What you need to do: Your response should contain every record below, copied exactly.

Record extracts:
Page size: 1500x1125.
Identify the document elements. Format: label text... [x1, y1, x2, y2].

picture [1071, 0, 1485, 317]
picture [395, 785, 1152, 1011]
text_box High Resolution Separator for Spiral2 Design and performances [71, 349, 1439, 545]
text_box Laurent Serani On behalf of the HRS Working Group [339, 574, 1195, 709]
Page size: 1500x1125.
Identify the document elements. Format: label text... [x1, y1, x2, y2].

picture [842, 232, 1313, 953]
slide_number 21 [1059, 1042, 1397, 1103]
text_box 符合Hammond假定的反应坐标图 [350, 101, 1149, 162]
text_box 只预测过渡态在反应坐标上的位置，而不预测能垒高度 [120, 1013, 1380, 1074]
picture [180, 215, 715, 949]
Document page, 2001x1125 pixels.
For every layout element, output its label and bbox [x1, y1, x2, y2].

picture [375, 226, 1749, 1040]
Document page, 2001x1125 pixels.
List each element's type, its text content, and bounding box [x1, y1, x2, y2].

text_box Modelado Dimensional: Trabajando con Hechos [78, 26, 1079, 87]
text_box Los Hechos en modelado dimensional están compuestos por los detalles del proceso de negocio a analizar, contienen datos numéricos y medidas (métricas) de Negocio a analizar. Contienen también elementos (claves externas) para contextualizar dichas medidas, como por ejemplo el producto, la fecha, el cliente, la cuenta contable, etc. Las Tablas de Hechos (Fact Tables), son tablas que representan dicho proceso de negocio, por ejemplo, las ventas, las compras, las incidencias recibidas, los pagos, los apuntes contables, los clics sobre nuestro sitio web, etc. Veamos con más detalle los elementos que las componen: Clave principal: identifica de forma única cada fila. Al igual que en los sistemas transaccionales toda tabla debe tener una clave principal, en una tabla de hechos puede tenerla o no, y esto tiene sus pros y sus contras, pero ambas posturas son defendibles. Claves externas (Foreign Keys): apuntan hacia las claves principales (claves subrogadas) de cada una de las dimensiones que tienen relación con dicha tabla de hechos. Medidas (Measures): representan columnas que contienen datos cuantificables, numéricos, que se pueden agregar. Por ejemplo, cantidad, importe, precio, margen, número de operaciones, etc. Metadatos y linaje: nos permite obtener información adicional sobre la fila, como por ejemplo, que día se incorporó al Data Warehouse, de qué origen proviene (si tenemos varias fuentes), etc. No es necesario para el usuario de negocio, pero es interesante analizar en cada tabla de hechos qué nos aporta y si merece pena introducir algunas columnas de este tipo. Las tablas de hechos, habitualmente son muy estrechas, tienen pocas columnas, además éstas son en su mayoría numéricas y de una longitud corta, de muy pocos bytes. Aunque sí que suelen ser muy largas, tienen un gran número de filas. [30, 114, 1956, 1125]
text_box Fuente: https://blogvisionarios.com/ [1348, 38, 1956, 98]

Written solution:
Page size: 1500x1125.
Identify the document elements. Format: label text... [x1, y1, x2, y2].

picture [1071, 0, 1485, 317]
picture [395, 785, 1152, 1011]
text_box High Resolution Separator for Spiral2 Design and performances [71, 349, 1439, 545]
text_box Laurent Serani On behalf of the HRS Working Group [339, 574, 1195, 709]
Page size: 1500x1125.
Identify the document elements. Format: label text... [x1, y1, x2, y2].

picture [842, 232, 1313, 953]
slide_number 21 [1059, 1042, 1397, 1103]
text_box 符合Hammond假定的反应坐标图 [350, 101, 1149, 162]
text_box 只预测过渡态在反应坐标上的位置，而不预测能垒高度 [120, 1013, 1380, 1074]
picture [180, 215, 715, 949]
Document page, 2001x1125 pixels.
For every layout element, output its label and bbox [x1, y1, x2, y2].

picture [375, 226, 1749, 1040]
Document page, 2001x1125 pixels.
List each element's type, its text content, and bounding box [x1, y1, x2, y2].

text_box Modelado Dimensional: Trabajando con Hechos [78, 26, 1079, 87]
text_box Los Hechos en modelado dimensional están compuestos por los detalles del proceso de negocio a analizar, contienen datos numéricos y medidas (métricas) de Negocio a analizar. Contienen también elementos (claves externas) para contextualizar dichas medidas, como por ejemplo el producto, la fecha, el cliente, la cuenta contable, etc. Las Tablas de Hechos (Fact Tables), son tablas que representan dicho proceso de negocio, por ejemplo, las ventas, las compras, las incidencias recibidas, los pagos, los apuntes contables, los clics sobre nuestro sitio web, etc. Veamos con más detalle los elementos que las componen: Clave principal: identifica de forma única cada fila. Al igual que en los sistemas transaccionales toda tabla debe tener una clave principal, en una tabla de hechos puede tenerla o no, y esto tiene sus pros y sus contras, pero ambas posturas son defendibles. Claves externas (Foreign Keys): apuntan hacia las claves principales (claves subrogadas) de cada una de las dimensiones que tienen relación con dicha tabla de hechos. Medidas (Measures): representan columnas que contienen datos cuantificables, numéricos, que se pueden agregar. Por ejemplo, cantidad, importe, precio, margen, número de operaciones, etc. Metadatos y linaje: nos permite obtener información adicional sobre la fila, como por ejemplo, que día se incorporó al Data Warehouse, de qué origen proviene (si tenemos varias fuentes), etc. No es necesario para el usuario de negocio, pero es interesante analizar en cada tabla de hechos qué nos aporta y si merece pena introducir algunas columnas de este tipo. Las tablas de hechos, habitualmente son muy estrechas, tienen pocas columnas, además éstas son en su mayoría numéricas y de una longitud corta, de muy pocos bytes. Aunque sí que suelen ser muy largas, tienen un gran número de filas. [30, 114, 1956, 1125]
text_box Fuente: https://blogvisionarios.com/ [1348, 38, 1956, 98]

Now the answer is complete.